An examination of one’s own body, then, can be used to understand not only the connection between self and the Earth, but as an example of how the Earth operates. When we pollute the Earth, or consume unnecessarily, or dry its resources, it becomes sick. Sickness in one part of the Earth, not only implicates that specific part. Additionally, it changes the way in which other elements of the Earth operate. When a specific eco-system, or species, thrives in a way that is balanced, it benefits its surrounding area and the whole Earth. Through awareness of our bodies, we can understand and feel out the importance in looking after ourselves, and the Earth, for the good of everything else that exists.
So, understanding the body can be a good starting point in which to explore the nature of existence.

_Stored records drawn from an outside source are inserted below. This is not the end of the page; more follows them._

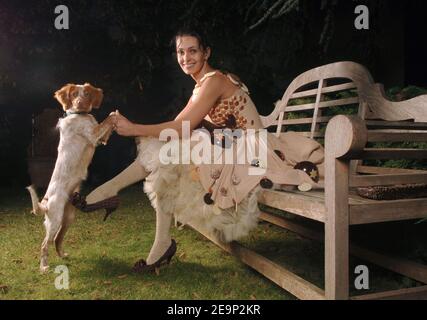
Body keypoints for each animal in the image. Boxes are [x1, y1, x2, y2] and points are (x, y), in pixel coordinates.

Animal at [27, 83, 117, 272]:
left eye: (87, 94)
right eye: (74, 94)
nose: (79, 103)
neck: (80, 115)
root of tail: (45, 202)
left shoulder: (99, 137)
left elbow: (109, 124)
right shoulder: (93, 135)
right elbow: (109, 118)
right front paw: (116, 115)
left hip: (68, 218)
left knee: (57, 239)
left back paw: (62, 256)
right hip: (54, 221)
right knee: (45, 244)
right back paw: (44, 267)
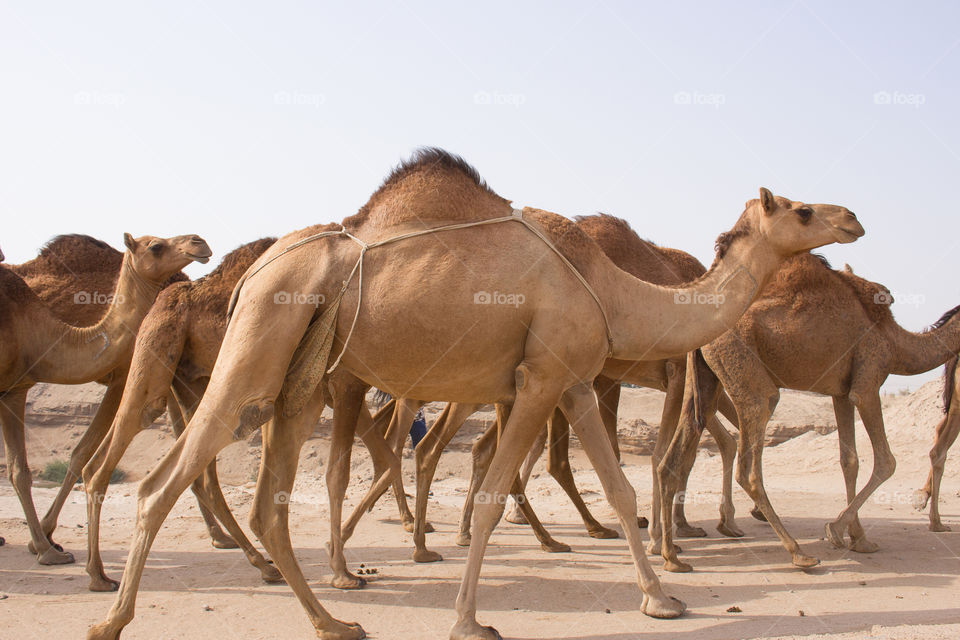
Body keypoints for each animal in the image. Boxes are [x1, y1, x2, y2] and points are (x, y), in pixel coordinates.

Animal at [86, 150, 860, 640]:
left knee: (265, 501)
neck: (610, 287)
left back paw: (334, 620)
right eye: (800, 210)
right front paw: (469, 620)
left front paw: (661, 598)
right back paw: (111, 618)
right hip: (257, 342)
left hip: (301, 377)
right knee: (161, 481)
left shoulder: (574, 383)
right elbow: (489, 496)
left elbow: (620, 491)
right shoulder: (540, 380)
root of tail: (250, 274)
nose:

Within us, within our bodies, is knowledge that reflects the nature of existence. Understanding the body, then, can be a good starting point through which we can understand how things really are. Many questions can be answered and explored through assessing how our bodies exist in relation to others, and the Earth. For instance, what does the way in which we move say about power? What does it say about gender? Does our body tell us what kinds of things we should be consuming – eating, watching, doing? What does our body say about the ‘self’ and existence? It is worthwhile, in thinking about these questions, to check-in with our body, and listen to how it feels. By doing so, we avoid over-intellectualising answers to such questions.